Commission says notaries must open up to foreigners

Member states must abolish nationality requirements for notaries offering legal services in their country, the Commission has decided. This should allow more choice and better prices for citizens.

The accused member states stipulate that only their own nationals can be appointed to the profession in their countries because notaries exercise ‘official authority’, therefore falling within an exception to the freedom of establishment provided by Article 45 of the Treaty. 

However, the Commission has taken the view that, because notaries “cannot impose a decision against the will of one of the parties they are advising”, they “cannot be deemed to exercise such authority”. 

The notarial profession is one of the most regulated professions in the EU, with very high entry barriers. In 2005, Luxembourg, had only one notary per 12,750 people, and Belgium, France, Germany, and the Netherlands had roughly one per 8,000 citizens. 

This lack of competition means that competition is low and prices paid by citizens when seeking advice on important legal transactions, such as buying a house or signing a marriage contract, are too high. 

With so many countries applying nationality restrictions, the Commission’s decision is likely to face strong opposition – as was the case when it attempted to include notaries in the Services Directive, which aims to facilitate cross-border trade in services within the EU, and both the European Parliament and the Council objected. 

The Council of the Notariats of the European Union (CNUE) said it was “shocked” by the decision, which it says contradicts previous Commission and Parliament decisions explicitly recognising that civil law notaries carry out a public official role. It adds: “The Commission’s argument that civil law notaries ‘do not take decisions with regard to State authority’ is unacceptable,” stressing that it only refers to notaries’ activities as advisers and ignores the fact that notaries also provide a “public service of authenticity”. 

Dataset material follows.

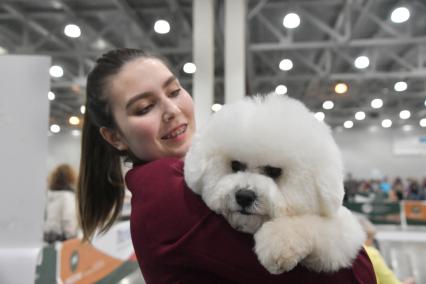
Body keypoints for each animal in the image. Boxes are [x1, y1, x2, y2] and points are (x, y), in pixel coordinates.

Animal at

The CNUE also accuses the Commission of intervening in an area that falls under the sovereignty of member states and calls on the latter to decide for themselves whether to comply to the Commission’s decision. 

Mark Kober-Smith, a UK notary who has been fighting to open up access to the profession in the EU since 1996, was “absolutely delighted” by the decision. Nationality restrictions do not apply in the UK and many foreign notaries currently work there. He said the removal of restrictions to the profession should result in a larger choice and better prices for citizens. 

Nevertheless, he remained doubtful that member states would actually comply with the Commission’s decision: “There is a very strong lobby not to do this,” he said, complaining that the CNUE seemed to act like “a mouthpiece for notaries rather than representing the views of citizens”. 

He also cautioned that, even if implemented, the decision may not lead to any real changes in practice. “Even in the three countries (Italy, Spain and Portugal) where countries have removed their nationality conditions, the freedom remains largely theoretical,” because countries continue to shield themselves from foreign competition by demanding that notaries from abroad pass examinations, by maintaining strict ‘numerus clausus’ restrictions, by not replying to requests for establishment or by claiming that the ‘official authority exemption’ continues to apply, he explained. 

The Commission on 12 October 2006 sent reasoned opinions to Austria, Belgium, France, Germany, Greece, Luxembourg and the Netherlands, requesting them to scrap nationality requirements currently restricting access to the notarial profession. 

The seven states now have two months in which to act. If they do not, the Commission could refer the matter to the European Court of Justice. 

The Commission has also requested explanations from the Czech Republic, Estonia, Hungary, Latvia, Lithuania, Malta, Poland, Slovakia and Slovenia about their regulations, which impose similar nationality conditions. 

Italy, Spain and Portugal already abolished this requirement from their legislation following pressure from the Commission.